REQUIRED ACTION: Below are lines of data; restate word for word those running from the line containing "What types of toddler kitchen helpers are" to the line containing "NVIDIA nvmath-python", inclusive, and no others.

Transcribed page contents:

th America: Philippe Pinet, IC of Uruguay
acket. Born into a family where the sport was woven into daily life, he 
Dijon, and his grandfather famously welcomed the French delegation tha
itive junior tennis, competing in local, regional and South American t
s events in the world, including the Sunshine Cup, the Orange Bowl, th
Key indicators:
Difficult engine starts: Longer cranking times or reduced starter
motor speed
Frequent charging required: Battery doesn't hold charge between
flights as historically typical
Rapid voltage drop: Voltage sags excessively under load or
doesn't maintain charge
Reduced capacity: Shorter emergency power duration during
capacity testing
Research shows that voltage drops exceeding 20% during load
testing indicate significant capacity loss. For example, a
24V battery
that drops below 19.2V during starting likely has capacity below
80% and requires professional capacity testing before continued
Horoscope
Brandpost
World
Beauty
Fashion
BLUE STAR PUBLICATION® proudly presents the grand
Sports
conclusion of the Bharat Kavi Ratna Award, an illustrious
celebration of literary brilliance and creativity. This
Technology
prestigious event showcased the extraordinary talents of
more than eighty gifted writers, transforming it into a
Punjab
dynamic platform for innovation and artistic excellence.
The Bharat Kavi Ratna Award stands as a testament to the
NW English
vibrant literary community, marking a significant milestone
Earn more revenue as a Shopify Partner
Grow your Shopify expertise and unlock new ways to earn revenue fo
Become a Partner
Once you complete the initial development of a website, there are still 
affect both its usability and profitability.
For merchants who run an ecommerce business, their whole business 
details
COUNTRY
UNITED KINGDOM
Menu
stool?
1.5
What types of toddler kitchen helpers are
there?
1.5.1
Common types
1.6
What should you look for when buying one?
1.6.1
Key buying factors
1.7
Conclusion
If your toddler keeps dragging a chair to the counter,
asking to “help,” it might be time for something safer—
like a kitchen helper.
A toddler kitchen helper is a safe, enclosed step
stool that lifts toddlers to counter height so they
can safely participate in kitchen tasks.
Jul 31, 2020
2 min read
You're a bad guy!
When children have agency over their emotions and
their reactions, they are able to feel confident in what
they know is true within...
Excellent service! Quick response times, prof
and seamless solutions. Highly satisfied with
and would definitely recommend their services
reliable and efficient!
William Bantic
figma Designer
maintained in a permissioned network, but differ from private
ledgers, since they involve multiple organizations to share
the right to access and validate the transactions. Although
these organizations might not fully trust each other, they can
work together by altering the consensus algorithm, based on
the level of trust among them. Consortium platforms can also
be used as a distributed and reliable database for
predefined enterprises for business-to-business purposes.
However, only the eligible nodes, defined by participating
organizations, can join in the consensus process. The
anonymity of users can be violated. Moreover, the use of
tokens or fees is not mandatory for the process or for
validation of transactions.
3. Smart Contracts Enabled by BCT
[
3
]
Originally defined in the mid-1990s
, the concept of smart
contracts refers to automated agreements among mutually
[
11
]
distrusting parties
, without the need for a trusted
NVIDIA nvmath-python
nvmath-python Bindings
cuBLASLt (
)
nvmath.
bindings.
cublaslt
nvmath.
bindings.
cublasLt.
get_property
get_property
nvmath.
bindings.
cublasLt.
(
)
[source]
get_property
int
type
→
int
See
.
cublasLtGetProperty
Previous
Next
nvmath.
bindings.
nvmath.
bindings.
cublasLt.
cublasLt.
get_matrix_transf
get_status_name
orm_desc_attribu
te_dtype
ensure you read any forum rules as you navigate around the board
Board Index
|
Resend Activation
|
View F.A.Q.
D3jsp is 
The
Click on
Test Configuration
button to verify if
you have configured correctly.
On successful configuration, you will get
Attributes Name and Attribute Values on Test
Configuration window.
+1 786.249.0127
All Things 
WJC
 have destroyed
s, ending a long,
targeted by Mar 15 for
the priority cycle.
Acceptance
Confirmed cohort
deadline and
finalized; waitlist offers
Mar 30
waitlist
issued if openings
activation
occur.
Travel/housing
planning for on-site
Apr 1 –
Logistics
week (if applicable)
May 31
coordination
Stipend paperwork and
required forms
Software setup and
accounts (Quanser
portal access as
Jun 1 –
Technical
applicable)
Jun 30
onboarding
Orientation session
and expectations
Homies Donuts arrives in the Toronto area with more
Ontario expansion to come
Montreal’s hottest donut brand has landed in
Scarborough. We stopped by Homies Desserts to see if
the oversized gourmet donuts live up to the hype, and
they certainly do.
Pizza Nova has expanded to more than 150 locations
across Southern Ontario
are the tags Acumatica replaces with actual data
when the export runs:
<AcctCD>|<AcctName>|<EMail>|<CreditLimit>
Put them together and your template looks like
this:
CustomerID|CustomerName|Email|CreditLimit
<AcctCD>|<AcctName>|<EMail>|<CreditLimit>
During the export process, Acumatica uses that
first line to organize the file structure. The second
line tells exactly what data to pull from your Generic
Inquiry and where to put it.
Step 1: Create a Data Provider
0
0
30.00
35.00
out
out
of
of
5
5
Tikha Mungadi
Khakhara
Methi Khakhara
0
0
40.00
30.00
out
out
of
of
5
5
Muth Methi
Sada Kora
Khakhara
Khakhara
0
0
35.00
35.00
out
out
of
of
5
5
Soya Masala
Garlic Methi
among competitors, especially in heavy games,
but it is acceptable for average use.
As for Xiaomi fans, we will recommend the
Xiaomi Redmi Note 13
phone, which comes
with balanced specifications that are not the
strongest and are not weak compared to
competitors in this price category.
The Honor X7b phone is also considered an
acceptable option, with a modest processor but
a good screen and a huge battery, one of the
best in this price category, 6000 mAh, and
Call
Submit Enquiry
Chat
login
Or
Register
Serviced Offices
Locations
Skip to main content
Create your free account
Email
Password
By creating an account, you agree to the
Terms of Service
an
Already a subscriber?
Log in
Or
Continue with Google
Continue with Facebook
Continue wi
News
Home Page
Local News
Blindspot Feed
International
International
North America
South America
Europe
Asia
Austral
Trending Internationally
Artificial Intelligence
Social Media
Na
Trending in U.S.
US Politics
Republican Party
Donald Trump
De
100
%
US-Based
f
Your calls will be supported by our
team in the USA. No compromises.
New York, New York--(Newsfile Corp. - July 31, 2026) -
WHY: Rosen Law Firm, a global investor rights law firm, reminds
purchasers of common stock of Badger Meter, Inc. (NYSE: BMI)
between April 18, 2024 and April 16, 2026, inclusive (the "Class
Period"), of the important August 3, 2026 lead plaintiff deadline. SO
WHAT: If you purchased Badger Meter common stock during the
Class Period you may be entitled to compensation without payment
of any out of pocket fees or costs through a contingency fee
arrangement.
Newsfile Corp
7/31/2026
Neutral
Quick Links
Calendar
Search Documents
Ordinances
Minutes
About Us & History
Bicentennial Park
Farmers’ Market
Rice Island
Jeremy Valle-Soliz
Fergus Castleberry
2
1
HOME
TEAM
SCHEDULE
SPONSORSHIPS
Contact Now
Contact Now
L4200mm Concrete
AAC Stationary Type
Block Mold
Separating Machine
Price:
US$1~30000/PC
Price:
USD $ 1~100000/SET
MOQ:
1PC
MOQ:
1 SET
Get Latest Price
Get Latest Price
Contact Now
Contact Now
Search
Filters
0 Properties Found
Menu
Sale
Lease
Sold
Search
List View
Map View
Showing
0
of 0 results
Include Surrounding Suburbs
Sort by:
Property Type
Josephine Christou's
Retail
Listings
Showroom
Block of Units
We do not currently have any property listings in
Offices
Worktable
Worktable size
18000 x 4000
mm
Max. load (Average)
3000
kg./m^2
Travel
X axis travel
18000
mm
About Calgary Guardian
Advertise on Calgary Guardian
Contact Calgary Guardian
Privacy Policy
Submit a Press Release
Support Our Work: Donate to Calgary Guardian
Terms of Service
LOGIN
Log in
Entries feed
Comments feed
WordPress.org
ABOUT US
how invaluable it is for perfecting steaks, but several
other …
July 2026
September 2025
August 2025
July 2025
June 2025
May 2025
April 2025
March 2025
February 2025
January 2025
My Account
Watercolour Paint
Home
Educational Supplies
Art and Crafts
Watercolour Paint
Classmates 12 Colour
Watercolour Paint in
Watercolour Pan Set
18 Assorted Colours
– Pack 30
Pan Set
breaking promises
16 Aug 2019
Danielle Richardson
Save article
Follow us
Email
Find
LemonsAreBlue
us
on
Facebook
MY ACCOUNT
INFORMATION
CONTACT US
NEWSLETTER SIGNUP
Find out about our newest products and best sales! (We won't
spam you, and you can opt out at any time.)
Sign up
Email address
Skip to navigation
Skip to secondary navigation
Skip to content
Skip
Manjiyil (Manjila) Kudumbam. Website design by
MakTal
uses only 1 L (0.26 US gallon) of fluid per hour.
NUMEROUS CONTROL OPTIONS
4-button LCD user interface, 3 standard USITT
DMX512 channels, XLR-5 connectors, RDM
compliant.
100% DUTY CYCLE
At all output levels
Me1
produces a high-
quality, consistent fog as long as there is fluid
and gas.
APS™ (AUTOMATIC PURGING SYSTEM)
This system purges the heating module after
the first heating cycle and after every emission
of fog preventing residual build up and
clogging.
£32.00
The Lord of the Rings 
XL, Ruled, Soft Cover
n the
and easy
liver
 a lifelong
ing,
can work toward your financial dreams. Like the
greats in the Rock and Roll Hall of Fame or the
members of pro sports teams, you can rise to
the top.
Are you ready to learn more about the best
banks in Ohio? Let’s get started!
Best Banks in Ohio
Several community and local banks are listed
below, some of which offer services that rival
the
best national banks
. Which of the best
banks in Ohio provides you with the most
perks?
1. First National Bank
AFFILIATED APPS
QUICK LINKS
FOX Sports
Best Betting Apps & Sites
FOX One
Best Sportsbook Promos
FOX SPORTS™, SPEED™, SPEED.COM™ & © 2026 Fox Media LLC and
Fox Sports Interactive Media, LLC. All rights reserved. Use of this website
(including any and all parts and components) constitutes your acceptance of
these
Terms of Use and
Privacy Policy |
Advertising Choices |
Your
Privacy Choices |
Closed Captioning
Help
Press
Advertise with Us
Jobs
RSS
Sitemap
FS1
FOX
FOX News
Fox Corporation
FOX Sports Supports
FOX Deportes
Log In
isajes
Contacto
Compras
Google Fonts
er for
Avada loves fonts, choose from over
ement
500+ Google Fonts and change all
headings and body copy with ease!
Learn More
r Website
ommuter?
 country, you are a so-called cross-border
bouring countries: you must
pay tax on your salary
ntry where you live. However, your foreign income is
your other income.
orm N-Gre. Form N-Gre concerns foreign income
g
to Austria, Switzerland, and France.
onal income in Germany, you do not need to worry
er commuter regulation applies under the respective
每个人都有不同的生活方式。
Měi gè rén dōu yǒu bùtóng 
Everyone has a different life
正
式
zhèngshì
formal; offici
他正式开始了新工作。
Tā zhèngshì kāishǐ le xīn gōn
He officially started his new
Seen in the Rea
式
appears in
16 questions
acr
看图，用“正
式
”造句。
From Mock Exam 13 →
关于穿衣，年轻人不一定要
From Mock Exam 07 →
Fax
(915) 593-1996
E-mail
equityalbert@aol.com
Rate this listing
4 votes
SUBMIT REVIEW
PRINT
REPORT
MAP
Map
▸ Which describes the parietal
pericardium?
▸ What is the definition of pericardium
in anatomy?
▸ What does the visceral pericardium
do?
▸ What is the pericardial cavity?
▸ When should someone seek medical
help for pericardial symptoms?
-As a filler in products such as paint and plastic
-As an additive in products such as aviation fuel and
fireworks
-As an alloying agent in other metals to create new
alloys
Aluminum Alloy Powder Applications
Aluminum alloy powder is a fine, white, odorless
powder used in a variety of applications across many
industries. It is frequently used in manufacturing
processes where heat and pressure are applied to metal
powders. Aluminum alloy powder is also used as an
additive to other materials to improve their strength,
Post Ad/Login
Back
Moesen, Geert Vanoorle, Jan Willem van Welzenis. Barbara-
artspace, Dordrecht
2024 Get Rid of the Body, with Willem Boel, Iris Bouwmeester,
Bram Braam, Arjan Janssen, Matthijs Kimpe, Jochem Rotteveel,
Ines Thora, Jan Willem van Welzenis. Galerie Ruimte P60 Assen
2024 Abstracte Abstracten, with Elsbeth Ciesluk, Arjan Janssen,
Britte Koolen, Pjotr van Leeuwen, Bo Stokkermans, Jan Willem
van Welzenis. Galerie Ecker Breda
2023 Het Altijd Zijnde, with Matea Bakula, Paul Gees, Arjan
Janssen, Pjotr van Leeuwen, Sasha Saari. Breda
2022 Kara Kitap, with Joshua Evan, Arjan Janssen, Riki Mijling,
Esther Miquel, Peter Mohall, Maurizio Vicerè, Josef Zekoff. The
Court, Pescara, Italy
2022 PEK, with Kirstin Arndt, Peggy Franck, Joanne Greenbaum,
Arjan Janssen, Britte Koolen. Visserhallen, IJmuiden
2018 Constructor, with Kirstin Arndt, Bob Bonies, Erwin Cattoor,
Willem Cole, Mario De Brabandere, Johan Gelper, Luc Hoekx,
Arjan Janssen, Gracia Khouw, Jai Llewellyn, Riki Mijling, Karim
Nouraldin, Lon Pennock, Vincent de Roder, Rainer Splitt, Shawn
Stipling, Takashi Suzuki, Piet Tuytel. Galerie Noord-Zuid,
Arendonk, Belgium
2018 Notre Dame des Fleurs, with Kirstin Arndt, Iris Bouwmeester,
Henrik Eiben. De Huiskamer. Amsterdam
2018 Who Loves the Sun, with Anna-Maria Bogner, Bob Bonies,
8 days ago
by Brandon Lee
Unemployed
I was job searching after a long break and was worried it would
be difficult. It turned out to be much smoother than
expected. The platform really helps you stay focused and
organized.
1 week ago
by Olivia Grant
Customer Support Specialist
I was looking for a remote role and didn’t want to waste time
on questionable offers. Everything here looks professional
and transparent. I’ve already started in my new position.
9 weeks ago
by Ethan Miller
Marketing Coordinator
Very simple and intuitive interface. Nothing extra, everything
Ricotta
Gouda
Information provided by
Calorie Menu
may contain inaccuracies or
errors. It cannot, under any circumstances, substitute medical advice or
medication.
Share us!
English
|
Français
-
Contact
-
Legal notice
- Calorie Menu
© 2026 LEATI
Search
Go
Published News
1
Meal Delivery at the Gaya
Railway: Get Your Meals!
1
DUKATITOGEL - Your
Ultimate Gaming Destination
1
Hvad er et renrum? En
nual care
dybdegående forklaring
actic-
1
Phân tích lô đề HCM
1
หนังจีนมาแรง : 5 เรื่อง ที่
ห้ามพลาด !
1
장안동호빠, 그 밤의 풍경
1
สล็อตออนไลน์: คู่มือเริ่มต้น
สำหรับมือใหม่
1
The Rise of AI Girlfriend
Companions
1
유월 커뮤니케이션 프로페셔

ANSWER:
What types of toddler kitchen helpers are
there?
1.5.1
Common types
1.6
What should you look for when buying one?
1.6.1
Key buying factors
1.7
Conclusion
If your toddler keeps dragging a chair to the counter,
asking to “help,” it might be time for something safer—
like a kitchen helper.
A toddler kitchen helper is a safe, enclosed step
stool that lifts toddlers to counter height so they
can safely participate in kitchen tasks.
Jul 31, 2020
2 min read
You're a bad guy!
When children have agency over their emotions and
their reactions, they are able to feel confident in what
they know is true within...
Excellent service! Quick response times, prof
and seamless solutions. Highly satisfied with
and would definitely recommend their services
reliable and efficient!
William Bantic
figma Designer
maintained in a permissioned network, but differ from private
ledgers, since they involve multiple organizations to share
the right to access and validate the transactions. Although
these organizations might not fully trust each other, they can
work together by altering the consensus algorithm, based on
the level of trust among them. Consortium platforms can also
be used as a distributed and reliable database for
predefined enterprises for business-to-business purposes.
However, only the eligible nodes, defined by participating
organizations, can join in the consensus process. The
anonymity of users can be violated. Moreover, the use of
tokens or fees is not mandatory for the process or for
validation of transactions.
3. Smart Contracts Enabled by BCT
[
3
]
Originally defined in the mid-1990s
, the concept of smart
contracts refers to automated agreements among mutually
[
11
]
distrusting parties
, without the need for a trusted
NVIDIA nvmath-python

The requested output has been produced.